Are any of these types of gifts better than the other? I'd venture to say
not, from the textual evidence in Vayikra. Two chapters of thank yous, one
chapter of well-being offerings, and two chapters on guilt/sin offerings.
All three types of offerings are worth Gd elaborating thereupon.
I had intended the message of this musing to be: "give a meaningful
gift, one meant simply to be nice, and of pure nature (i.e. unblemished)"
However, at this point, the message has changed! I'm still struggling with
the "unblemished" part and what it means in terms of a gift. But I have come
to see that gifts given in love, or to ask for favor, or to redeem sin are
all worthwhile and meaningful gifts. Aha-that's where the "unblemished"
comes in. Metaphorically speaking, an unblemished gift is one in which the
giver's intentions are open, without blemish, known. That means when we give
a gift meant to atone, if we make sure the recipient knows it is for
atonement, then it is a meaningful gift. But if we hide our true intention,
and pretend to offer the gift not in atonement, or not in return for favor,
but simply as a "nice gesture", when it is not, then our gift is blemished,
and not a meaningful one.
We need to stop for a moment and see this from the recipient side for
second. Hey, all you recipients out there. Give the givers a break. It's OK
if they give you a gift for other than just to say "nice to know you." A
gift that says "I'm your spouse, and feel compelled to give you a gift" can
be a meaningful one. Let's not all be so quick to demean the gift because we
suspect the intent. Hubby buy you flowers after a big fight? Accept them
graciously, know that they are meant in atonement, and allow your spouse to
feel comfortable admitting that to you. Will the gift make everything ok?
Well, I don't see Gd offering any guarantees.
Which leads me to yet another revelation. We all have this perverted belief
that gifts have to be meaningful for the recipient. (Go back and read what I
wrote. I never said that the "meaningful" part applied to the recipient. You
just assumed that, as most of us do with our social conditioning.) No-gifts
serve the giver more than recipient, in most cases. After all, as the
prophets later told us, what need has Gd of sacrifices? Of burnt sheep and
goats and bulls? Of smelly incense or burning flour? Gd instructs the people
on how to give gifts for thank yous, well-being, and atonement because Gd
recognizes that we humans have a need that is only fulfilled by the act of
giving a gift. That need can differ from circumstance to circumstance, but
it is a real need. Sure, if I buy you flowers after a fight, I'm kinda
hoping you'll accept it as a sin offering and forgive me.
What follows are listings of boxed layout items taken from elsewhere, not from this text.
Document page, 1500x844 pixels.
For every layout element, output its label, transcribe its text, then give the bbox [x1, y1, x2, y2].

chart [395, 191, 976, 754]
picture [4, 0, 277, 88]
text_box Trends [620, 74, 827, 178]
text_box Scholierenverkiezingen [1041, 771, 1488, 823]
But if that is the
only reason I offer it, it has little chance of helping me. I must offer it
because I genuinely feel bad that I have wronged you. The gift helps me. If
it is helpful to you, the recipient, as well, so much the better. But it is
the giver who truly benefits.
This is a very Jewish way of doing things. We treat death similarly.
are not for the dead, but for the living. Charity benefits the poor, it's
true, but most of all, charity makes us good people. Gives us good hearts.
Teaches us to follow Gd's commandments. Even charity given begrudgingly is
deemed worthwhile, though, according to Rambam, on a lower level. Similarly,
gifts given in obligation can be worthwhile. For when we meet an obligation,
we better ourselves.
This Shabbat, take some time to think about the gifts you give (and the ones
you receive.) Think about how you value them, how you select them, and how
honest you are when you give them. Once again, our ancestors prove their
wisdom, and Gd shows true understanding of Gd's creations. Offer up a thank
you gift to Gd for Gd's holy Torah, and Gd's gift of creation and life.